### Exercise data
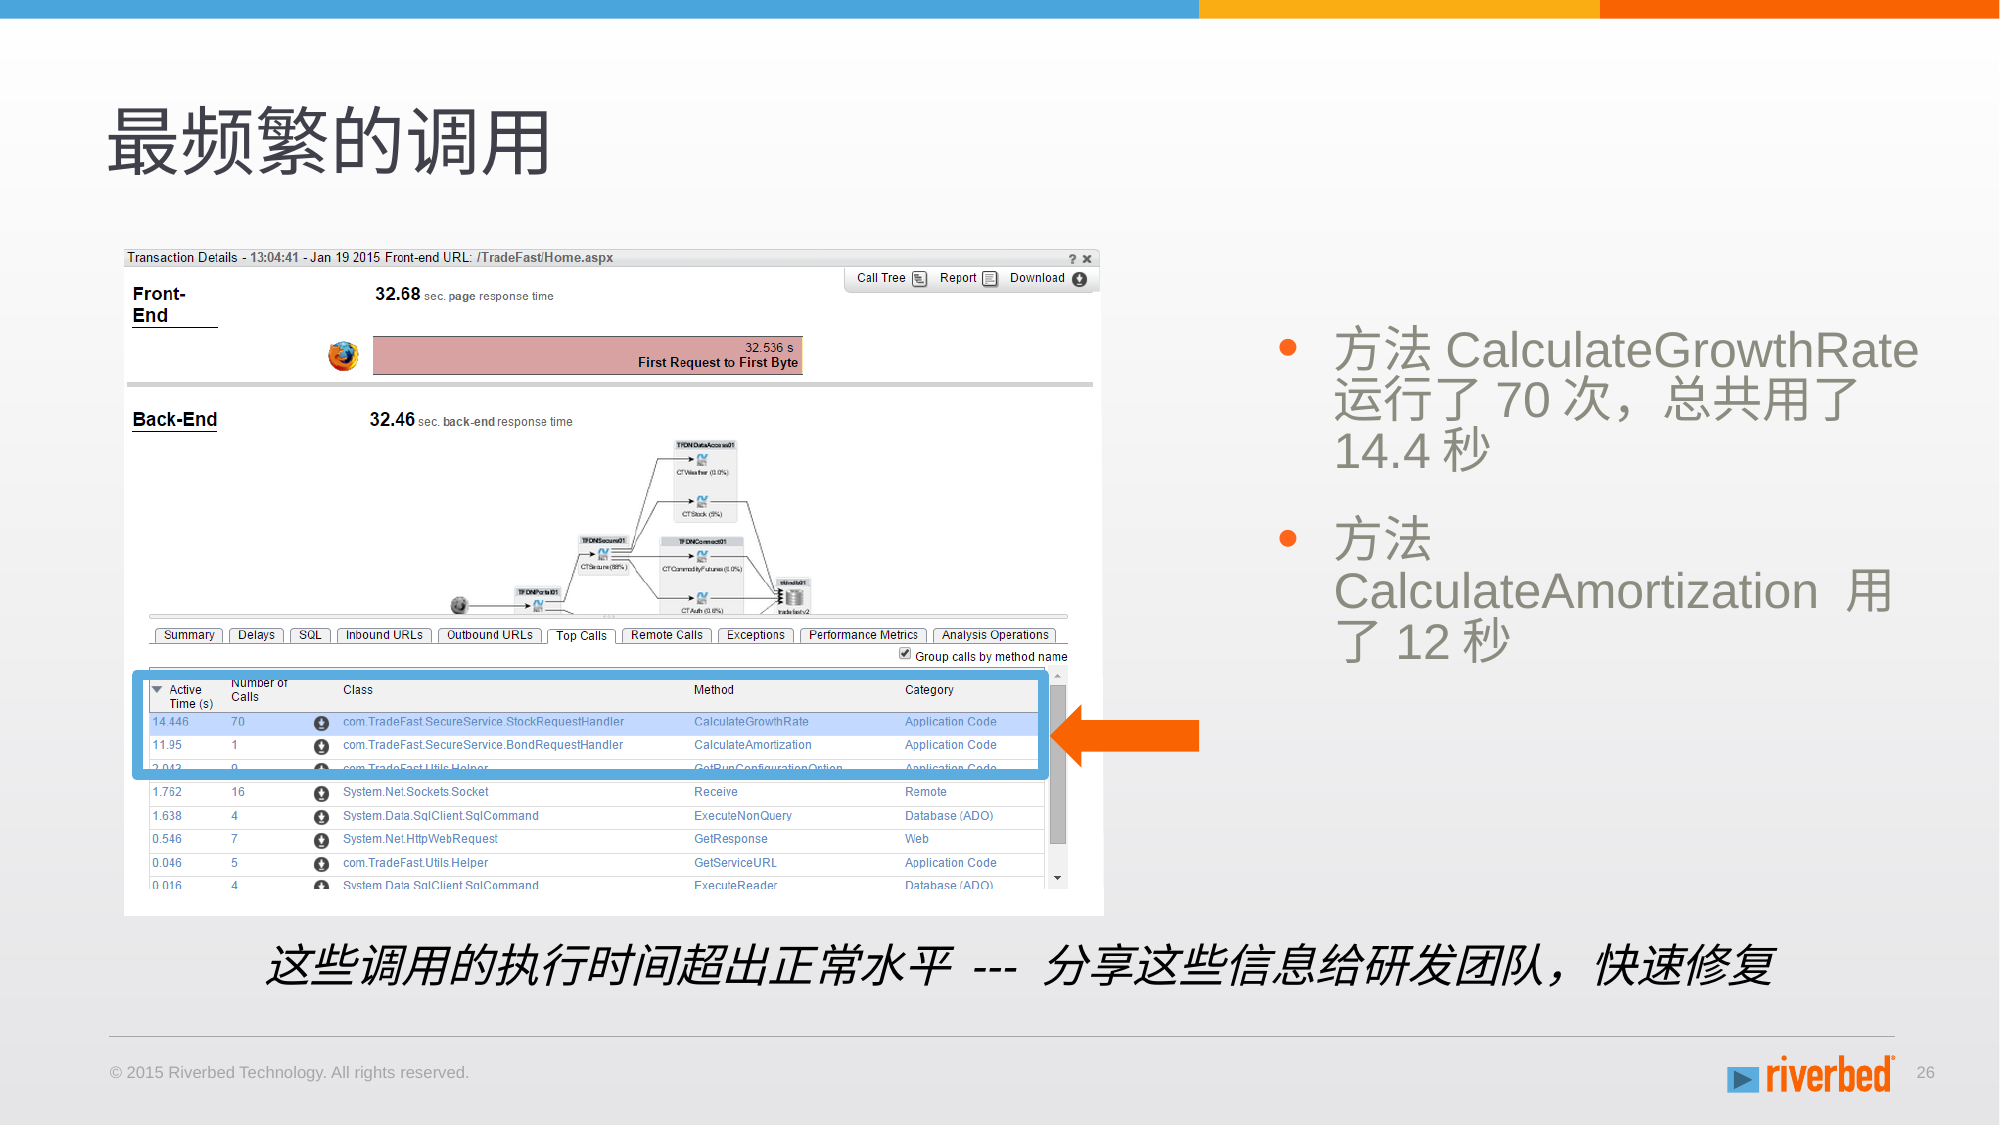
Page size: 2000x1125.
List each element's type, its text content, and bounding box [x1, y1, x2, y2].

text_box 方法CalculateGrowthRate 运行了70次，总共用了14.4秒 方法CalculateAmortization 用了12秒 [1262, 326, 1938, 518]
text_box [1725, 1065, 1761, 1095]
text_box 这些调用的执行时间超出正常水平 --- 分享这些信息给研发团队，快速修复 [99, 929, 1909, 999]
text_box [1105, 717, 1202, 754]
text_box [124, 249, 1100, 917]
title 最频繁的调用 [90, 5, 1900, 194]
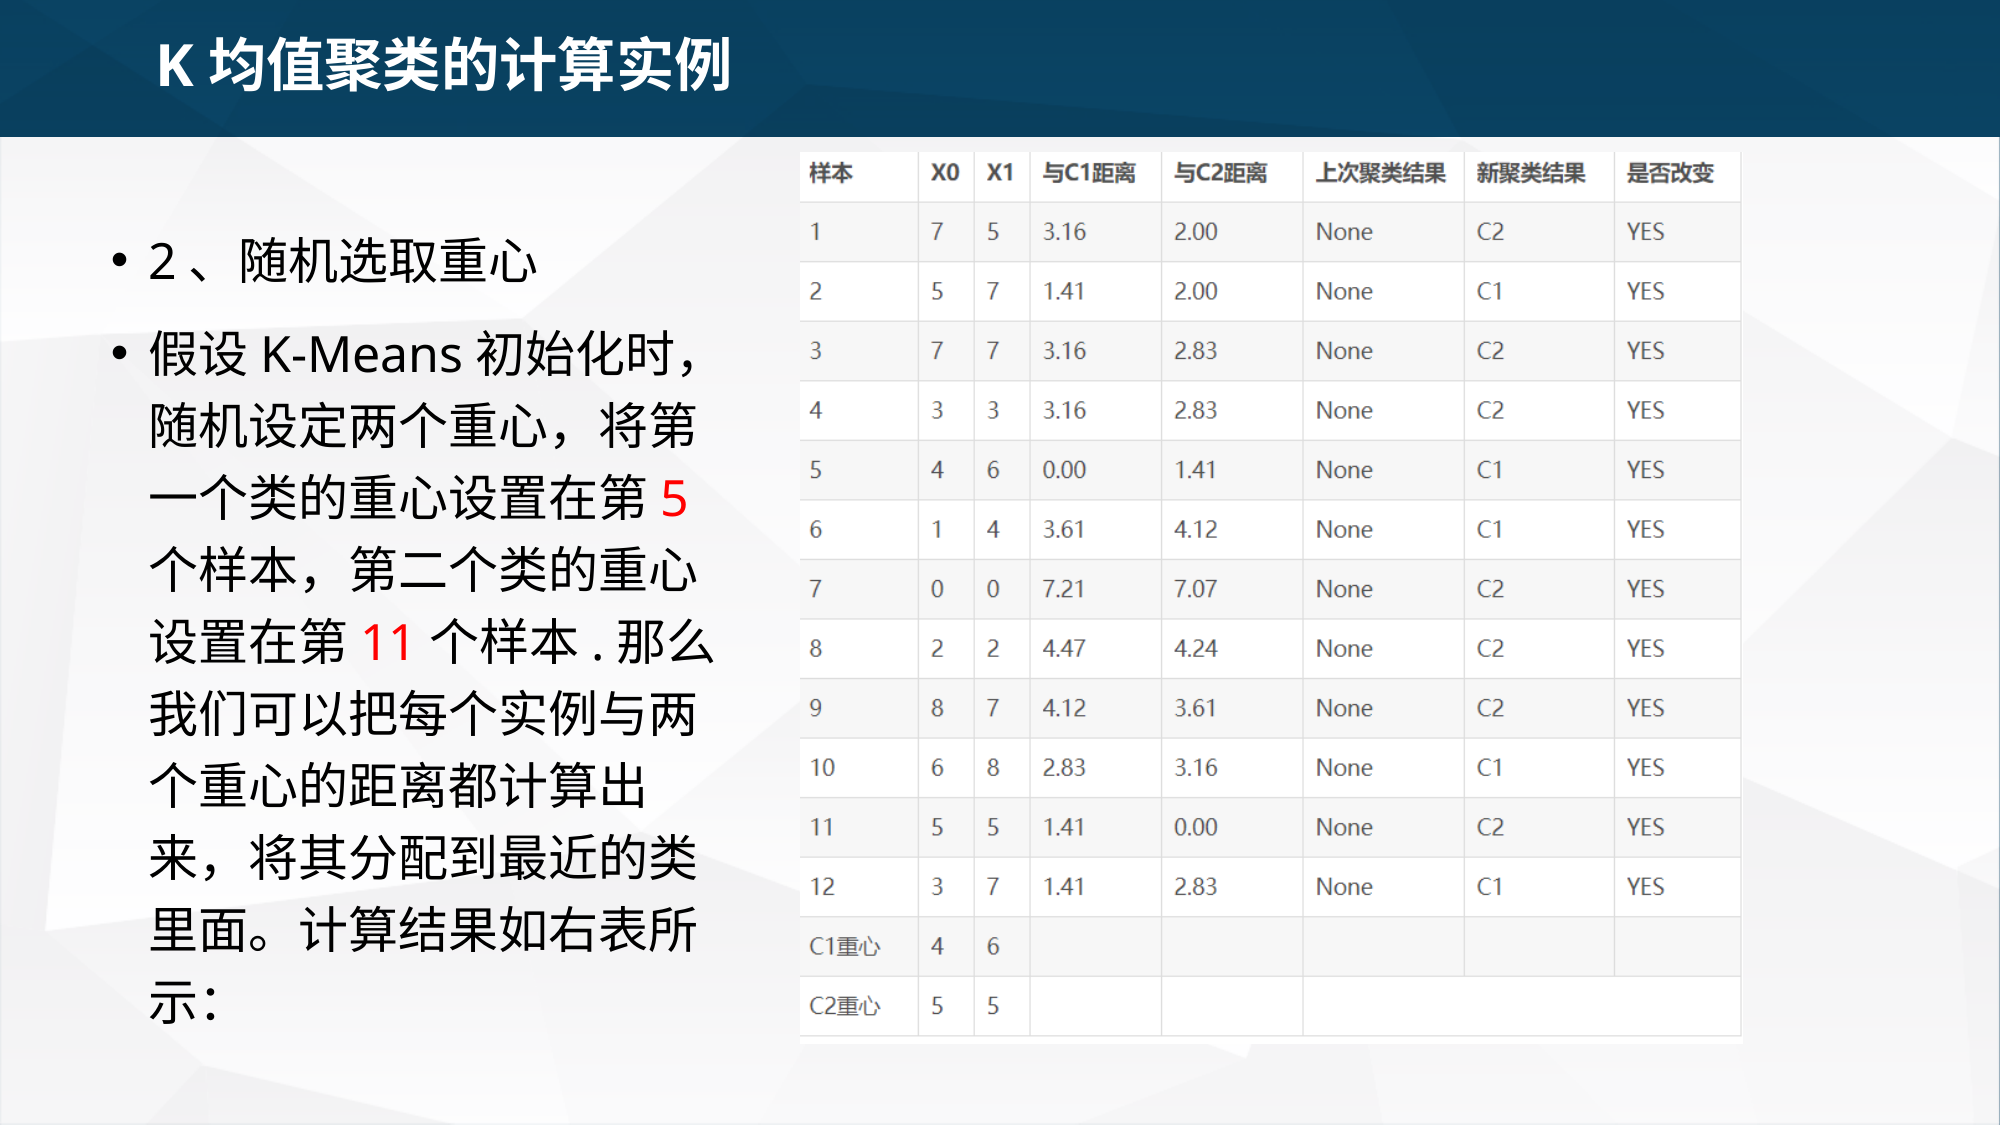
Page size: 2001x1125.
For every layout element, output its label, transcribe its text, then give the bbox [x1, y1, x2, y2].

text_box K均值聚类的计算实例 [140, 28, 1309, 102]
list 2、随机选取重心 假设K-Means初始化时，随机设定两个重心，将第一个类的重心设置在第5个样本，第二个类的重心设置在第11个样本.那么我们可以把每个实例与两个重心的距离都计算出来，将其分配到最近的类里面。计算结果如右表所示： [96, 210, 751, 782]
picture [0, 0, 2000, 1125]
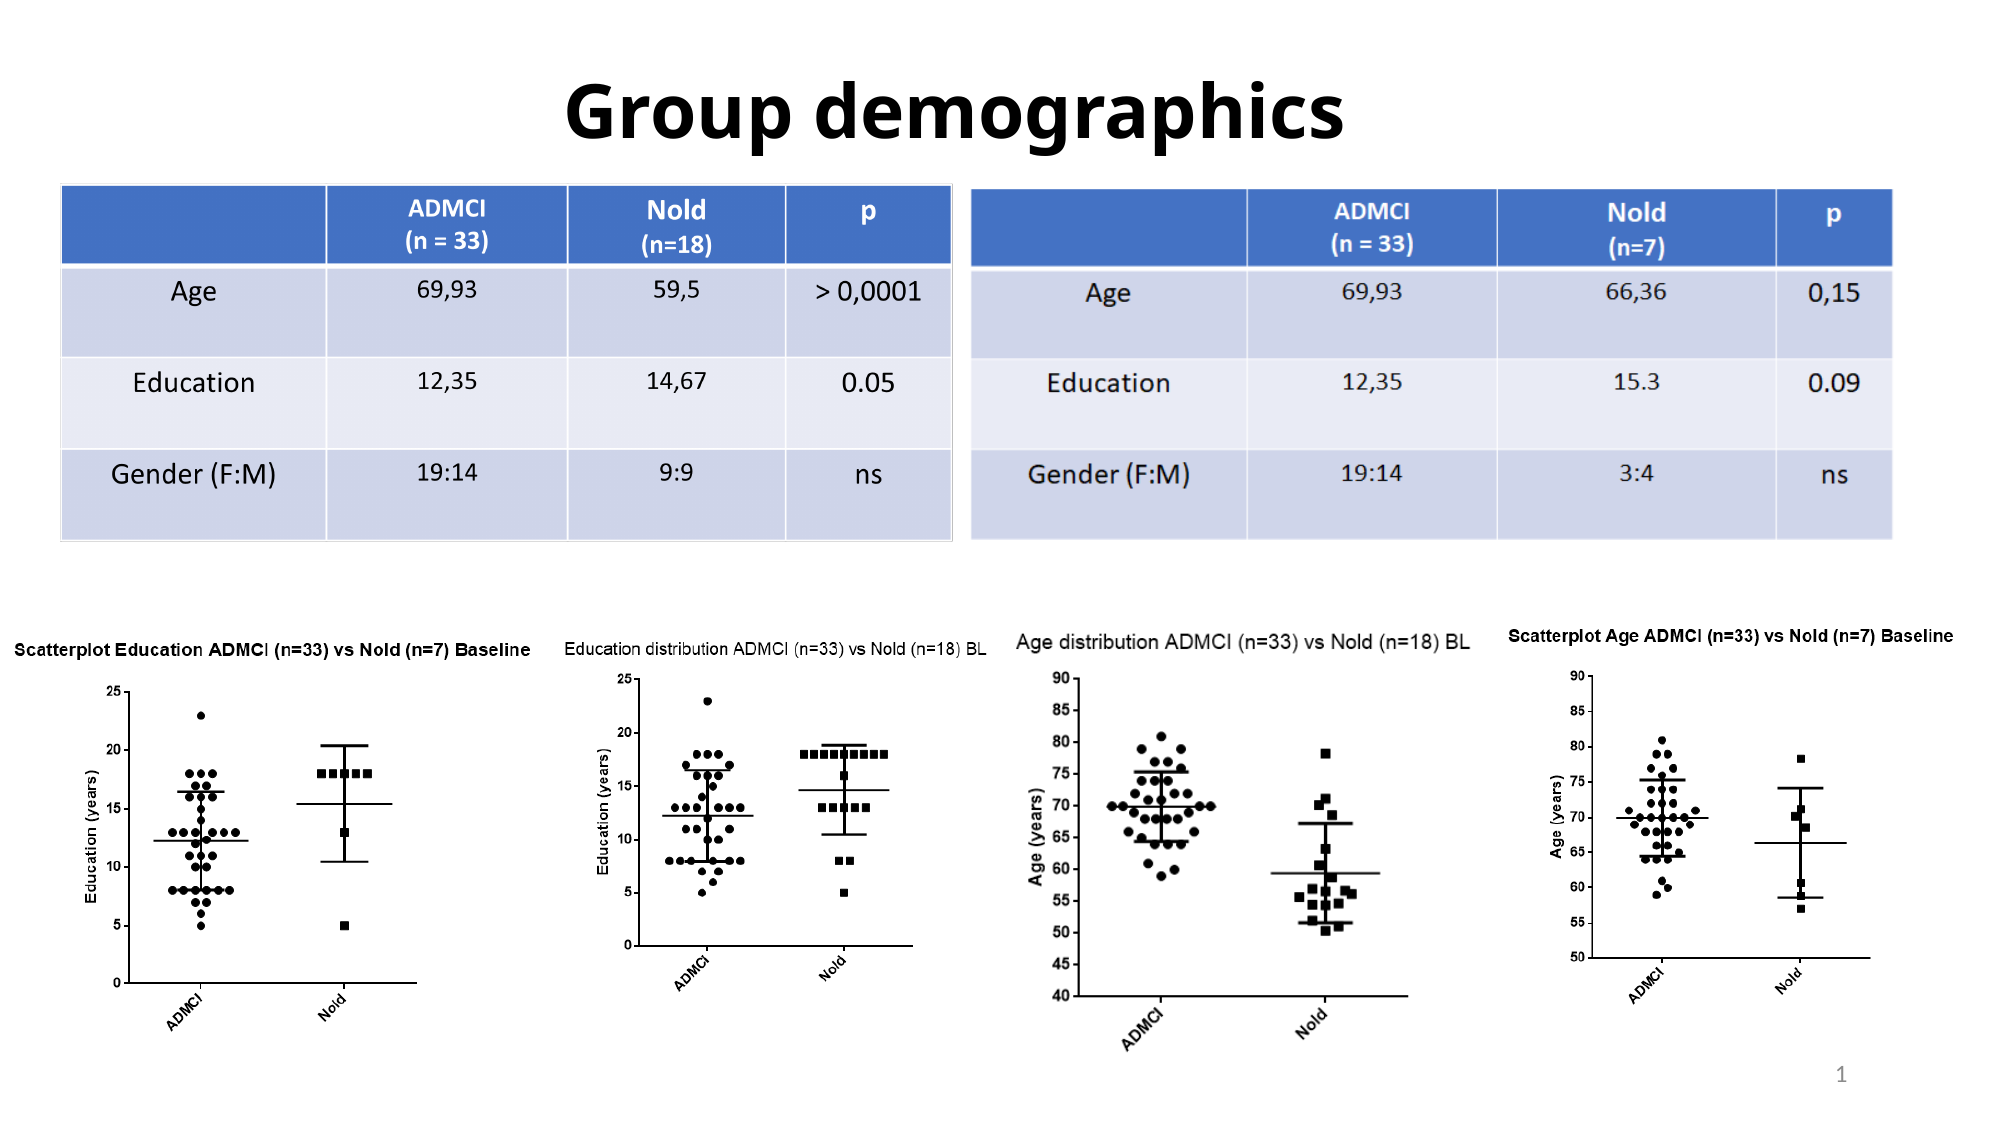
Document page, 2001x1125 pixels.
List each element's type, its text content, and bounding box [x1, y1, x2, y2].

### To do
Go through the entries and report every line with the string "size".

### Your solution
Page size: 2000x1125.
Page size: 2001x1125.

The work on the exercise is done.